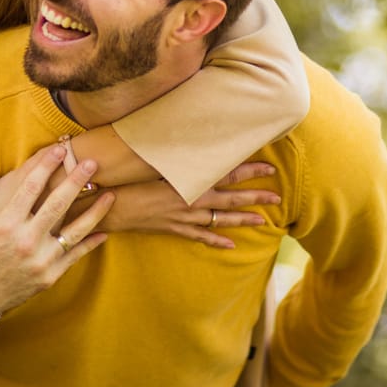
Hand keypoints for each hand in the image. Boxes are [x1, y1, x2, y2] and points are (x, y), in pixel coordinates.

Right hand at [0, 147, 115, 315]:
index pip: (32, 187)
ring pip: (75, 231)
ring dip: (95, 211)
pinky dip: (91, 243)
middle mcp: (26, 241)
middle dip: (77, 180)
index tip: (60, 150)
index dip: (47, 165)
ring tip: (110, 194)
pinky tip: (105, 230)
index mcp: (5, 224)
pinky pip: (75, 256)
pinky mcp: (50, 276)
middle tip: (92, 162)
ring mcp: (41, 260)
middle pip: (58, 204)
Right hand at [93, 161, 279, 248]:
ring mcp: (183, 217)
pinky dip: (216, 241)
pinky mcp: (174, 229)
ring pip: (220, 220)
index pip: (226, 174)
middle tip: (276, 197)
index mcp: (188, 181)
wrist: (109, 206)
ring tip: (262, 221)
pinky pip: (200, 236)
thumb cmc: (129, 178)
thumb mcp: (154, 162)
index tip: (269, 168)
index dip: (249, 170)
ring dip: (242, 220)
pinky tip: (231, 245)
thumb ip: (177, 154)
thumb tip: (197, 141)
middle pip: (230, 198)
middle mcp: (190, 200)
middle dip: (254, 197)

* * *

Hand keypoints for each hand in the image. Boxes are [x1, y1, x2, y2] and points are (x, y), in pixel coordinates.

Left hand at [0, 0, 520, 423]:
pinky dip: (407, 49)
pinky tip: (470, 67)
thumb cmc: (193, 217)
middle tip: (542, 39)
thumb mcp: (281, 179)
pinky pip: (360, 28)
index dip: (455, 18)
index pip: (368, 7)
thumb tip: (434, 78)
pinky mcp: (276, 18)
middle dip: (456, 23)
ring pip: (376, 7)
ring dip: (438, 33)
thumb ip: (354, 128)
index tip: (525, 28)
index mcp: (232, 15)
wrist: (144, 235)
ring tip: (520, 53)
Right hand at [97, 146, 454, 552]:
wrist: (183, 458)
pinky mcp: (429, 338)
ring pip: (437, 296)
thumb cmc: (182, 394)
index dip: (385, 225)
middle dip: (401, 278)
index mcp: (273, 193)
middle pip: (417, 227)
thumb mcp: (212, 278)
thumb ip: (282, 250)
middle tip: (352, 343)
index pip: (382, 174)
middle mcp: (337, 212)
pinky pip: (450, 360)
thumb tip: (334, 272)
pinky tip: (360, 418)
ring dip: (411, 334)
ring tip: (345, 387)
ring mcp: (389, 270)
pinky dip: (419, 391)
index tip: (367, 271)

* * *

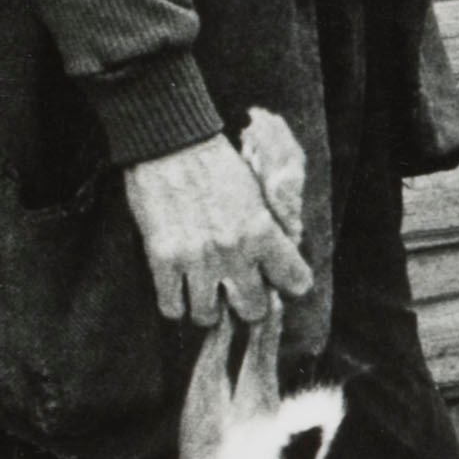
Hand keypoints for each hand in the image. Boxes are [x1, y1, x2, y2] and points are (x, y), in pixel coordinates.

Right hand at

» ASSIGNED TASK: Please transcribe only the lines in the records above running from the line that has "thumb mcp: (154, 162)" through the line that has "middle dip: (254, 197)", both included, exactly as they appear.

» ANSWER TO THIS TASK:
thumb mcp: (154, 162)
index tip: (269, 168)
index dip: (249, 170)
ring dip: (242, 220)
pinky tip: (231, 245)
thumb ip: (177, 154)
thumb tip: (197, 141)
middle pip: (230, 198)
middle mcp: (190, 200)
middle dip: (254, 197)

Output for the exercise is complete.